The Industrial Development Report 2009, launched in London by the UN Industrial Development Organization (UNIDO) and the lead author, Professor Paul Collier, University of Oxford, is about the opportunities and constraints faced by two groups of countries.

The first are the countries of the “bottom billion” trying to break into global markets for manufactured goods, and the second are the middle-income countries that are striving to move up to more sophisticated manufacturing.

The report identifies a comprehensive set of policies to help both groups break out of poverty and achieve accelerated economic growth and sustainable development through “value-creating” industrialization.

“Our report represents a major conceptual breakthrough on how to tackle global poverty through sustainable industrial development,” UNIDO Director-General Kandeh Yumkella said.

“Bottom Billion nations will be able to arrive at their own, tailor-made solutions to successfully tackle poverty building on the research findings and informative case studies highlighted in this report.”

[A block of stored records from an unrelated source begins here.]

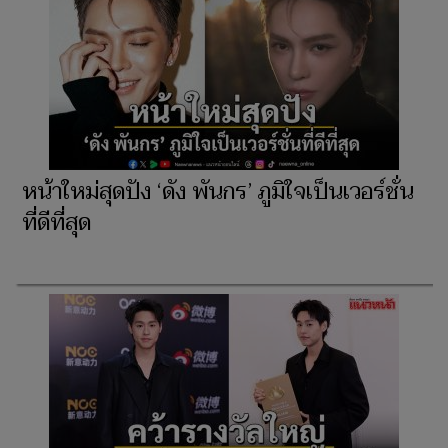
หน้าใหม่สุดปัง ‘ดัง พันกร’ ภูมิใจเป็นเวอร์ชั่น
ที่ดีที่สุด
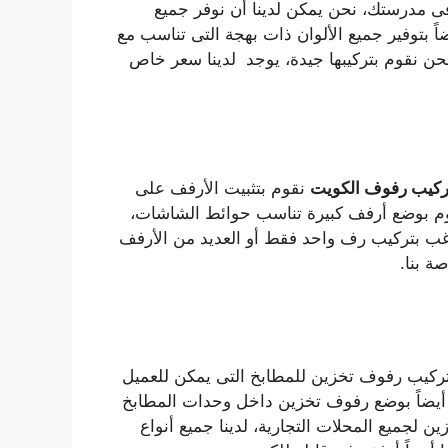
 مدرستك، نحن يمكن لدينا أن نوفر جميع
 بتوفير جميع الألوان ذات بهجة التى تناسب مع
حن نقوم بتركيبها جيدة، يوجد لدينا سعر خاص
ركيب رفوف الكويت
نقوم بتثبيت الأرفف على
وم بوضع أرفف كبيرة تناسب حوائط الشاشات،
رغب بتركيب رف واحد فقط أو العديد من الأرفف
اصة بنا.
ركيب رفوف تخزين للمطابخ التى يمكن للعميل
أيضاً بوضع رفوف تخزين داخل وحدات المطابخ
 لجميع المحلات التجارية، لدينا جميع أنواع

Among the main features of the report include helping reduce global poverty by assisting the poorest countries choose the right products to manufacture for the global market, supporting their efforts to penetrate markets by improving export supply capacities and meeting international quality and safety standards, and identifying polices to accelerate industrial growth.

The report also proposes a new UN category of “least developed manufacturing countries” that could be used by the World Trade Organization with respect to trade preferences for the manufactured exports of low-income countries.

Ten case studies of “dynamic industrial locations” in developing countries are presented in the report to demonstrate that the right policies have made a significant difference in the economic development of these countries.

They show, for instance, that countries that specialized in making an individual component of a whole product, rather than the entire product, grew more rapidly. One example of this is the Chinese city of Qiaotou that built its industry on the production of buttons and now accounts for 65 per cent of the world’s production of buttons.

UNIDO added that the report shows once again that poorer countries should not rely on the export of primary commodities to bankroll their development, noting that commodity prices are subject to the volatility of global markets and that such a focus can sometimes discourage the growth of manufacturing.